* _読解用抜粋_:
——

張りをしつづけてきたといふことは、画商が彼のためにかはつて頑張つてくれたわけでもなからう、その土牛の頑張とは、その態度の謙譲であることでもわかるやうに、また謙譲とは忍耐の代名詞でもあるのである。「喜は謙遜な人々にとつては旅が極りなく、財宝が無限であることを知ることにある」とはラスキンの言葉であるが土牛の生活は、絵を描くことだけの楽しみに、どうやら極限されてゐるやうである、彼の謙遜もその意味に於いて、絵の旅の極りなく無限の財宝を、自己のものとした喜びの態度と見られるだらう。
 土牛はその気質の上からいつても運命的な作家であつたといふ意味からも画壇の七不思議の一つであつたことは確かである、印象批評が彼を「名人芸だ」とか「神品」だとか言つて、何事も語らなかつたから、一層不思議さはふかまつた。少しも彼を具体的に知らうと人々は努力しないのである、土牛の忍耐その作風、たとえば「八瀬所見」に現れた矛盾、線がをそろしく老人臭くて、色が若いといふ表現などはどうしたことか、この矛盾の美が、観た者の感覚を倒錯させながら、感心させてしまふ、その手法はいつたいどこから来たのであらうか、土牛を論ずるとき、いつたい土牛といふ作家は誰の門下であつたらうかと熟考する必要がないかどうか、線が老人臭く、色が若々しいといふのは、師匠梶田半古の流れを汲んだものとして、土牛自身にとつては不自然なことではないのである、梶田の傾向は老人の傾向なのである、土牛の性格的頑張りも、土牛の画風的突離しも、芸術的の高さも、梶田半古伝来の素質といつても過言ではない。梶田門下には不屈な精神と、強い自己断定がなければ、筆をすゝめないものがある。画商が彼を大家にしたとは画商の自惚であらう、例の松田改組の大混乱の渦中に、奥村土牛はボンヤリと立つてゐたのである。周囲は騒ぎ、その混沌は物理的に言つても、物質の衝突の只中では却つて動かないものに、中芯が集るものである。

——

* _記録一覧_:
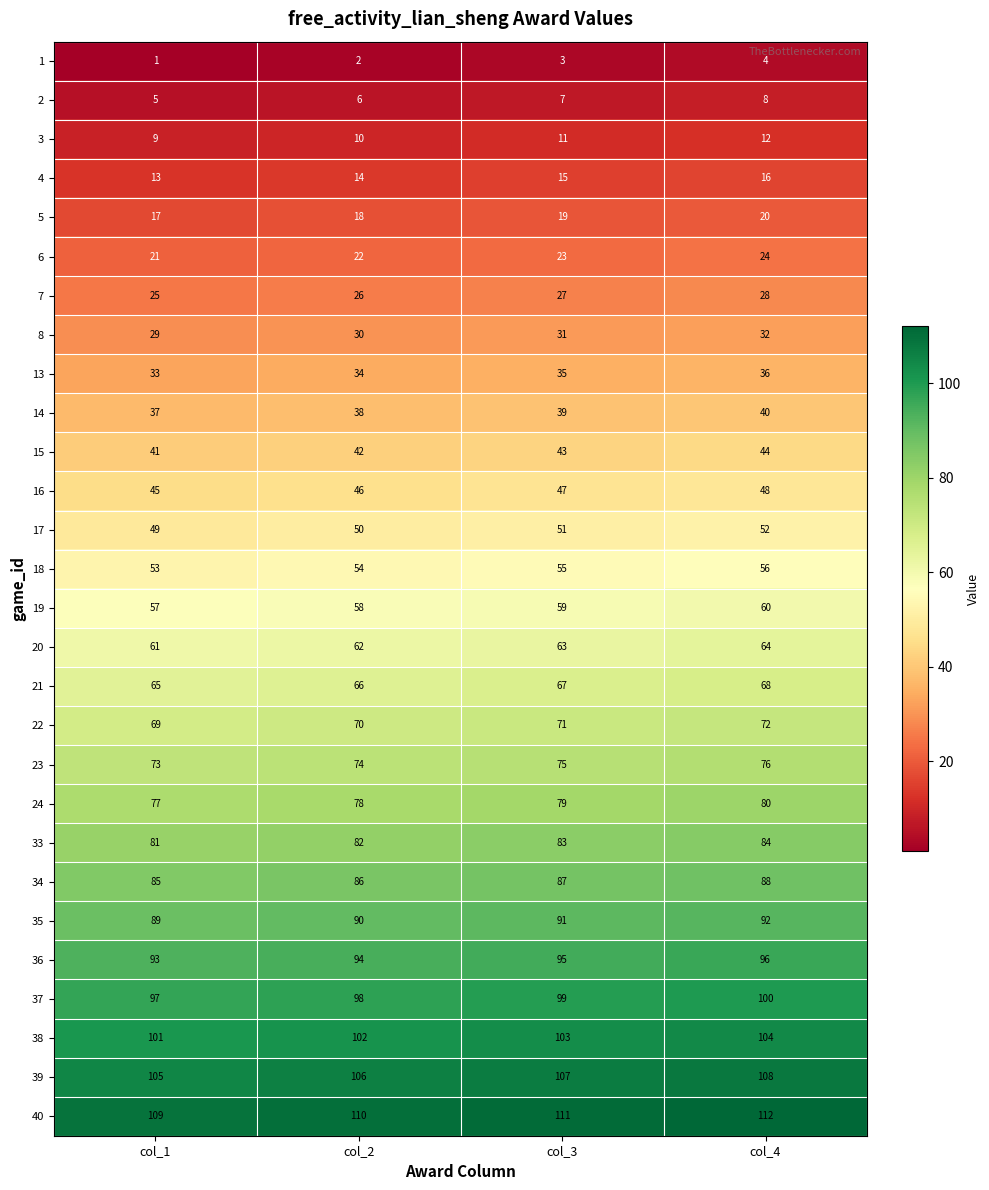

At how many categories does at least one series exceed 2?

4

——

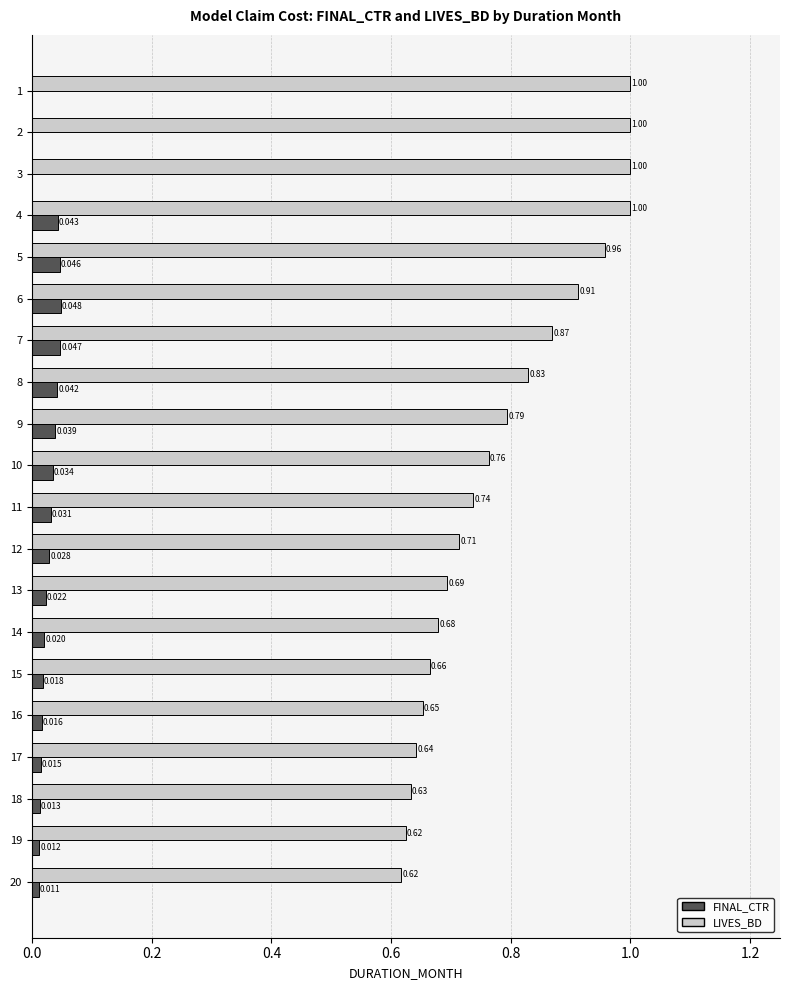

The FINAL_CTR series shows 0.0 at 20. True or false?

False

——

* _必要な作業_:
- a) 奥村土牛についての文章で、梶田半古伝来の素質と言っても過言ではないとされているものをすべて挙げてください。
- b) 奥村土牛についての文章では、土牛の師匠は誰だと述べられていますか。
- c) 奥村土牛についての文章を、最後の文の後から書き継いでください。

* _課題の解答_:
- a)
- 土牛の性格的頑張り
- 土牛の画風的突離し
- 芸術的の高さ

- b) 梶田半古です。

- c)
 大臣二代に亙る画壇騒動は、何等かの型でその渦中にある人々を犠牲にした、暗闇から牛を曳きだしたやうではなく、暗さが去つたところに、土牛といふ作家が立つてゐただけである、洪水が去つた後の河泉の底に水が去つたことに依つて、大きな石があつたことがわかつただけである。或ひは世間で言はれる言葉に「石が浮んで木の葉が沈む」といふ皮肉な現象がこゝに現はれたと言つてもよからう。
 奥村土牛はその石であり、周囲の喧騒のもみ合ひの中で、超然としてゐたことが、却つてこの作家を社会的表面に浮かびだすといふ結果にさせたと言ふことができるだらう。こゝに一人の超党派的人物がゐたことを、画壇ジャナリズムは発見したのである。土牛が超党的であつたことが、彼を担ぎあげるにもつとも適当な理由となつたのである。どの派にも与《く》みせず偏しないといふ超然主義は、その画風の上にもはつきり現はれてゐるが、その人柄の上にも、態度の上にも現はれてゐる。しかもその表面的な温和の底には、梶田半古仕込みの峻厳なものが隠されてゐる。彼は自分で胴上げをされてゐるといふことを自覚してゐるが、その胴上げをされることを拒まない。しかし胴上げをされてゐる方よりも、胴上げをする方がやがて疲れてしまふことを、賢明な土牛は知らない筈はないのである。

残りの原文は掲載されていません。